Por Jonathan Golergant
Ricardo es auditor interno de una importante compañía. Mientras realiza una presentación al Comité de Gerencia, va observando a sus miembros. Cuando se detiene en Lucho, lo encuentra bostezando. Luego de unos minutos, le escucha decir: “Deberíamos examinar un reporte completo por escrito para tomar la decisión”. Inmediatamente, Ricardo piensa: “Es claro que Lucho quiere comunicar sutilmente al comité que mis aportes no son relevantes porque su área está en falta”.
Mientras regresa a su oficina, está convencido de que Lucho verá el informe como una amenaza. Está mortificado por su trato. Siente ira y ansiedad. “Tengo que moverme políticamente, no me conviene tener un enemigo como él en la compañía”, piensa. Al sentarse, ha tomado la decisión de posponer el informe acerca del área de Lucho.
Lo que ha sucedido con Ricardo pasa todos los días en las organizaciones. Ha empezado a subir lo que Chris Argyris llama la “Escalera de la Inferencia”. Así, partimos de experiencias observables y las interpretamos de un modo particular. Experimentamos emociones y sacamos conclusiones. Luego de escalar en el terreno de la inferencia, actuamos. Partimos del bostezo de Lucho y, luego de una sucesión de inferencias, no incluimos su área en nuestro informe. Llegar a inferencias es parte natural de nuestro ser.

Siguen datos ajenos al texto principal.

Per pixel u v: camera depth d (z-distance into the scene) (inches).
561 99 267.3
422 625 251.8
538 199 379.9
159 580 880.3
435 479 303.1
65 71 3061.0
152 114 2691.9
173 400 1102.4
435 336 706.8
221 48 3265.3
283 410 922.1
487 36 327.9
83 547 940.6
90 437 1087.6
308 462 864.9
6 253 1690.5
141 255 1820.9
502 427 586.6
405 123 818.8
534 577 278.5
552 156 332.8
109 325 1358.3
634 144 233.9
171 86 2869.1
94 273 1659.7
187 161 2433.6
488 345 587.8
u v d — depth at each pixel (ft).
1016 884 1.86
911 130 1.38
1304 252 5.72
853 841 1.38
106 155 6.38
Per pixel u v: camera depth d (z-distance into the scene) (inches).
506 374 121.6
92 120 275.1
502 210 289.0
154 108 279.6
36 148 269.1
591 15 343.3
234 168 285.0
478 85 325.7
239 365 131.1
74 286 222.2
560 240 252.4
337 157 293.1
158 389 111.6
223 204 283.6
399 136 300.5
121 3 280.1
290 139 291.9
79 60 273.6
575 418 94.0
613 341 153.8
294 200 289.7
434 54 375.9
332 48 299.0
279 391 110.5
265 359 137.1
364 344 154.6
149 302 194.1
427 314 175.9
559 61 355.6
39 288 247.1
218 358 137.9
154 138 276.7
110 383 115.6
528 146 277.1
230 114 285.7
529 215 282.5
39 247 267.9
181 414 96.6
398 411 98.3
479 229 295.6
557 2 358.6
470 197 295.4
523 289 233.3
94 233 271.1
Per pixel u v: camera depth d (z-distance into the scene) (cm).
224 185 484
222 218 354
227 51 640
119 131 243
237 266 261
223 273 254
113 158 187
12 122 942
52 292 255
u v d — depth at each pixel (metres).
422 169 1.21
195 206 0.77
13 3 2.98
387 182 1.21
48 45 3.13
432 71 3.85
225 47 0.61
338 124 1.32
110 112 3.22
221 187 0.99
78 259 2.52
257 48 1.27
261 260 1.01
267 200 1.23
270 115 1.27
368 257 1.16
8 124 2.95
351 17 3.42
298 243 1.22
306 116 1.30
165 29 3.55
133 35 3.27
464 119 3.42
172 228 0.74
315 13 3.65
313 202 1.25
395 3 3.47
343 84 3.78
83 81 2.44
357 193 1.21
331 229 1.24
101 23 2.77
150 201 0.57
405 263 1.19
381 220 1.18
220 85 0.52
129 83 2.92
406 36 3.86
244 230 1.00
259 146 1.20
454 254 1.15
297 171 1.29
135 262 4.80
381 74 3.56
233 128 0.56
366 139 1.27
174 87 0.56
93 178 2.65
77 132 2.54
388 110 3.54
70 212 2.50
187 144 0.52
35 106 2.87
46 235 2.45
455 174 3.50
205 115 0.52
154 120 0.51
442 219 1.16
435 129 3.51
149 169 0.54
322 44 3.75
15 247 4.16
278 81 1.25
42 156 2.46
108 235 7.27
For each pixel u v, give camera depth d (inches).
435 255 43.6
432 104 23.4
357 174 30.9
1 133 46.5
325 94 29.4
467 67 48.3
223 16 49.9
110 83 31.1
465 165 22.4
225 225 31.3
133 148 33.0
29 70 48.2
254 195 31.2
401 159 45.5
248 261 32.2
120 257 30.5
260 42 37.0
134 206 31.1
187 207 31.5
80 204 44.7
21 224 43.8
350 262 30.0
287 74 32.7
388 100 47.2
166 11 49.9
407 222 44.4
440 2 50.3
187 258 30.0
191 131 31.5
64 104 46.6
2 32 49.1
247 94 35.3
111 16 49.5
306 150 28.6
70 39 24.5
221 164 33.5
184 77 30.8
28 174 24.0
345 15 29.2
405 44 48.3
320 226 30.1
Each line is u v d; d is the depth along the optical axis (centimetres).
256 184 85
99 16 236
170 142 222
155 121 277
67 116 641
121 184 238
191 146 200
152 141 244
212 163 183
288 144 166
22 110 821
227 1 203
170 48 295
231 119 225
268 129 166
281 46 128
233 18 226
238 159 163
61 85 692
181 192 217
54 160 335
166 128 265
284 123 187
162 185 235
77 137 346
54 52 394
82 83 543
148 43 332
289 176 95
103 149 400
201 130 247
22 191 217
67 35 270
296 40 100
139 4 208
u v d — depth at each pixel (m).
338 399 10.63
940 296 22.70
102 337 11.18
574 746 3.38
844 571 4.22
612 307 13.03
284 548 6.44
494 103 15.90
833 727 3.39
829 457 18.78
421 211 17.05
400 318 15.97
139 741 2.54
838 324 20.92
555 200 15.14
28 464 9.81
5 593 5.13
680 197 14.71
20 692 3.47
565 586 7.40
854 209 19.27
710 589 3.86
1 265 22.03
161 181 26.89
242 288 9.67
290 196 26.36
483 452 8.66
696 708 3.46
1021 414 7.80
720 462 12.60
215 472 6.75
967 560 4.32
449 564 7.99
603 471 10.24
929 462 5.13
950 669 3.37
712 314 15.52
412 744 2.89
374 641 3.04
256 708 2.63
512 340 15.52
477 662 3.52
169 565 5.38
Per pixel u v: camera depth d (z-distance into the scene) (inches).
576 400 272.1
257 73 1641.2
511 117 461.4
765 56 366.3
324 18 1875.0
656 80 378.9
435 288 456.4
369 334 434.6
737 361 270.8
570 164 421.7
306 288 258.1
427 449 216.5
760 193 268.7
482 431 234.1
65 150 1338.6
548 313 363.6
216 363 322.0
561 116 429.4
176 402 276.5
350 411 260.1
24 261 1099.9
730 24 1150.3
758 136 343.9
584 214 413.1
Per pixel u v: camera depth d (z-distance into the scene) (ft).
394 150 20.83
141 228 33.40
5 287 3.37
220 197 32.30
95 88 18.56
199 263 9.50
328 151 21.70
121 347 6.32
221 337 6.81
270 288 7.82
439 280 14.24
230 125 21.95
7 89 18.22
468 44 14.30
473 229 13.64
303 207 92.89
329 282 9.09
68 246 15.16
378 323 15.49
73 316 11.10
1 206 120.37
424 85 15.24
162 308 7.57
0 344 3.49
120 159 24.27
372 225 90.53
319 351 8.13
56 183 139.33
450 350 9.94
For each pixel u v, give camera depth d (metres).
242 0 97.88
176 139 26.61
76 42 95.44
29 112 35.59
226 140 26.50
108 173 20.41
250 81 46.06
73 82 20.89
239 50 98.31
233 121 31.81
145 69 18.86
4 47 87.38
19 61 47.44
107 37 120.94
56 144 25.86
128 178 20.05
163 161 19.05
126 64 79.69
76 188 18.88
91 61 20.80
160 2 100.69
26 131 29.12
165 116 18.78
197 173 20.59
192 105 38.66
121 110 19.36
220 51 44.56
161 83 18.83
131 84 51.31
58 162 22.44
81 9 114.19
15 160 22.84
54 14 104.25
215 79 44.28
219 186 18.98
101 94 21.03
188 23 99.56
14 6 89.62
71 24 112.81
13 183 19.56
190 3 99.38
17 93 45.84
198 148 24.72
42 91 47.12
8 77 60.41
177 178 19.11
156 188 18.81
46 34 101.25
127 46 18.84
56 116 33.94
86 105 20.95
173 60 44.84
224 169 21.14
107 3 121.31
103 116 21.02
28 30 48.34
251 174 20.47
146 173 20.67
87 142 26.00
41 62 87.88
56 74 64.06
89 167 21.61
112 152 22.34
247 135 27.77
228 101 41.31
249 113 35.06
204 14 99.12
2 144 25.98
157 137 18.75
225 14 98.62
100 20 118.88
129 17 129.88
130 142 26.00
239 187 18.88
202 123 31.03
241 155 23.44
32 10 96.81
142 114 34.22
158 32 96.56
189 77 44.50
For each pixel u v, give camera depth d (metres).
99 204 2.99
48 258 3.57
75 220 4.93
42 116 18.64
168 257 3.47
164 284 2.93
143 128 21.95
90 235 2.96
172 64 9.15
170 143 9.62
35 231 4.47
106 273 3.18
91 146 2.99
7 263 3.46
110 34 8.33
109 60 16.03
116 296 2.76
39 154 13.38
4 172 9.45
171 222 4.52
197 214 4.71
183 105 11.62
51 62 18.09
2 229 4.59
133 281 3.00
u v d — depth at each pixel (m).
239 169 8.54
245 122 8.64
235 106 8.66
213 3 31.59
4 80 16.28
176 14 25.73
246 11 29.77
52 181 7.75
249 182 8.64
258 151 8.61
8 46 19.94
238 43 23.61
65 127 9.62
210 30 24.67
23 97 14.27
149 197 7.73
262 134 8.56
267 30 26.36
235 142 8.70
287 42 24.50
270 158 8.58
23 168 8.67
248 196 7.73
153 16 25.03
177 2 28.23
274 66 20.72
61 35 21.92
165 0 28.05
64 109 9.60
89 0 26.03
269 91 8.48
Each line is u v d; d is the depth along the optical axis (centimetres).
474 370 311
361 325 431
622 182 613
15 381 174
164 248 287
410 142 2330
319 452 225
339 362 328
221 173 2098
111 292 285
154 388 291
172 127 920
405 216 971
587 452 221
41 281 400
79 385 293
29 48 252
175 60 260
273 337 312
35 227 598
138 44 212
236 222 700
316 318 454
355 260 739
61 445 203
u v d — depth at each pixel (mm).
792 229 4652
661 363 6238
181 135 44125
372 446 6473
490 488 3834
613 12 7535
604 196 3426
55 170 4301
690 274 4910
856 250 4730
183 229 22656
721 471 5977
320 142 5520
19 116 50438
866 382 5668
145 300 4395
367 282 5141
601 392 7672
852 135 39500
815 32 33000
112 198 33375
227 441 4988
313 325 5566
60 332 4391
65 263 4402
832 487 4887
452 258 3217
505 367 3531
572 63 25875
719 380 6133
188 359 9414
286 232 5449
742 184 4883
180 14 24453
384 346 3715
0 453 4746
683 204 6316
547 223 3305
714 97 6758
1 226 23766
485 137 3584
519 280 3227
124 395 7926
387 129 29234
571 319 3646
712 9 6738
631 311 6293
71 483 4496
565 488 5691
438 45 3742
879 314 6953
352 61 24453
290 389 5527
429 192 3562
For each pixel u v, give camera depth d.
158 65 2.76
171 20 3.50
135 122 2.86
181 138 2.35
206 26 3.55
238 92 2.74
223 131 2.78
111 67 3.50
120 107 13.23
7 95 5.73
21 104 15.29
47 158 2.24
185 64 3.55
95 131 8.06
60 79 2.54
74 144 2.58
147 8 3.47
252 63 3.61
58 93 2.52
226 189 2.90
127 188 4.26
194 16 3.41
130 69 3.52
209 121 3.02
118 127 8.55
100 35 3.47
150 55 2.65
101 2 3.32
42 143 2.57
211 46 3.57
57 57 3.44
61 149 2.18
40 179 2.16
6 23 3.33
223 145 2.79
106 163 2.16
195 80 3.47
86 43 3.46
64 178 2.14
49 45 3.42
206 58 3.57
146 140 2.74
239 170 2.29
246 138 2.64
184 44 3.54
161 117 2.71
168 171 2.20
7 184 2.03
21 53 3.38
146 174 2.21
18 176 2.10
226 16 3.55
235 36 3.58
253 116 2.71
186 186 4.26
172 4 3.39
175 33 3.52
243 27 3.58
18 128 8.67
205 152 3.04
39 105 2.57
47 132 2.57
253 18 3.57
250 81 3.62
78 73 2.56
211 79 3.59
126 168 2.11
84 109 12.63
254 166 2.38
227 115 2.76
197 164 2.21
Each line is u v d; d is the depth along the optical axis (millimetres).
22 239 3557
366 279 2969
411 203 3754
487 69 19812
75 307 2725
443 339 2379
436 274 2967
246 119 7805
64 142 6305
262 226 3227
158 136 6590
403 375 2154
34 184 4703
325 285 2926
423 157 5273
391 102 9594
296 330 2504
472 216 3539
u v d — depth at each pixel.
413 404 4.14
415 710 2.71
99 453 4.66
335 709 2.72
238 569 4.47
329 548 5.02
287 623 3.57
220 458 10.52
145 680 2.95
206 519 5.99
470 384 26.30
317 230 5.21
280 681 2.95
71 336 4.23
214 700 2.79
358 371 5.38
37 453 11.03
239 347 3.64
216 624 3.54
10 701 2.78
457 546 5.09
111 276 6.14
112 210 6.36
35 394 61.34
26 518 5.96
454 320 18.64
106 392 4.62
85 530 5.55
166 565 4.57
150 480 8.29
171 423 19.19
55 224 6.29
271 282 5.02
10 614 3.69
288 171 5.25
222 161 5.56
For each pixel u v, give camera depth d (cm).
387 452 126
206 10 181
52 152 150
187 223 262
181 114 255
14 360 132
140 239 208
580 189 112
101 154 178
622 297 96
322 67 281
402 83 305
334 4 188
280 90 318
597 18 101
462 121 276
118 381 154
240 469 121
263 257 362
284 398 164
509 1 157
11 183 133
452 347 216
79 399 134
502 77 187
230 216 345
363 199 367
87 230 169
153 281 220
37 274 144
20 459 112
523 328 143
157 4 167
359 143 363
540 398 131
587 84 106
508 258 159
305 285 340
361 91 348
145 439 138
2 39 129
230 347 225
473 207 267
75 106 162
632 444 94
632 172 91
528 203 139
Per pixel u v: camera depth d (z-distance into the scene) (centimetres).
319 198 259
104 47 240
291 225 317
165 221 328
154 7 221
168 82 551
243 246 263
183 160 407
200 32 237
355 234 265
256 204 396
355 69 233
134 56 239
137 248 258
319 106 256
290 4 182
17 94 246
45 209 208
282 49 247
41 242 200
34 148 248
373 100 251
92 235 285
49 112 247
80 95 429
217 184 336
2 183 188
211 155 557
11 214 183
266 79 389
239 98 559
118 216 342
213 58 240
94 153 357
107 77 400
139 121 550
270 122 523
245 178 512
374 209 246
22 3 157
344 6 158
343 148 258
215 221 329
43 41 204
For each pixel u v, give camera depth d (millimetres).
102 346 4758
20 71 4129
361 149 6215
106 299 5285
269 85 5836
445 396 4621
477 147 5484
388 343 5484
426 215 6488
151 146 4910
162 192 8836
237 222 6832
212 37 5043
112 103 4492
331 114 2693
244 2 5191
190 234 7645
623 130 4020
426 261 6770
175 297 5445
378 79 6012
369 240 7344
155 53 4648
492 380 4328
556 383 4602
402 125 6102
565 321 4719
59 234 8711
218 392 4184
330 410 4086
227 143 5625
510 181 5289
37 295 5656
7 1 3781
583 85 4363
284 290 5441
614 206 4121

El tema es que aquí recién comienza el problema. Cuando sale el informe de Ricardo, ese acto se vuelve un nuevo dato observable para otros en la organización, quienes suben sus propias escaleras de inferencias. Uno podrá decir: “Ricardo no incluyó a Lucho en su informe, ¡qué incompetente!” Otro podrá pensar: “Debe ser por una orden expresa del gerente general”.
Y así seguirán las inferencias. Cada una escalará y generará comportamientos que serán datos observables para otros y, a su vez, producirán nuevas inferencias. De este modo, cuando estamos en la cuarta derivada de este proceso, la organización ha generado una bola de nieve plagada de una fuerte carga emocional, atribuciones sobre otros y conflictos encubiertos.
¿Qué hacer, entonces? Hablar de lo que normalmente callamos. Dialogar es poner nuestras inferencias sobre la mesa. Para hacerlo, partimos de las experiencias observables, pues dan sustento a nuestras interpretaciones y nos permiten explicar por qué creemos lo que creemos. Luego, compartimos nuestras inferencias. Finalmente, indagamos si hay algo que no estamos viendo.
El modelo comienza con un “cuando”: “cuando bostezaste…”; “cuando te paraste y te fuiste…”. Luego, compartimos nuestra inferencia: “Cuando dijiste…, asumí que…”; “me pareció que tu podías estar sintiendo que…”. Finalmente, indagamos: “¿Qué te parece lo que te estoy diciendo? ¿Hay algo que no esté viendo?”. Así, podemos abrir el diálogo y mantener la inferencia en la organización en un nivel razonable.
Este modelo no funciona siempre ni con todas las personas. Tampoco garantiza que la comunicación fluya. Pero la consecuencia de no abrir el diálogo son las bolas de nieve que pueden arrasar todo a su paso. Discutamos lo indiscutible sin temores y con apertura.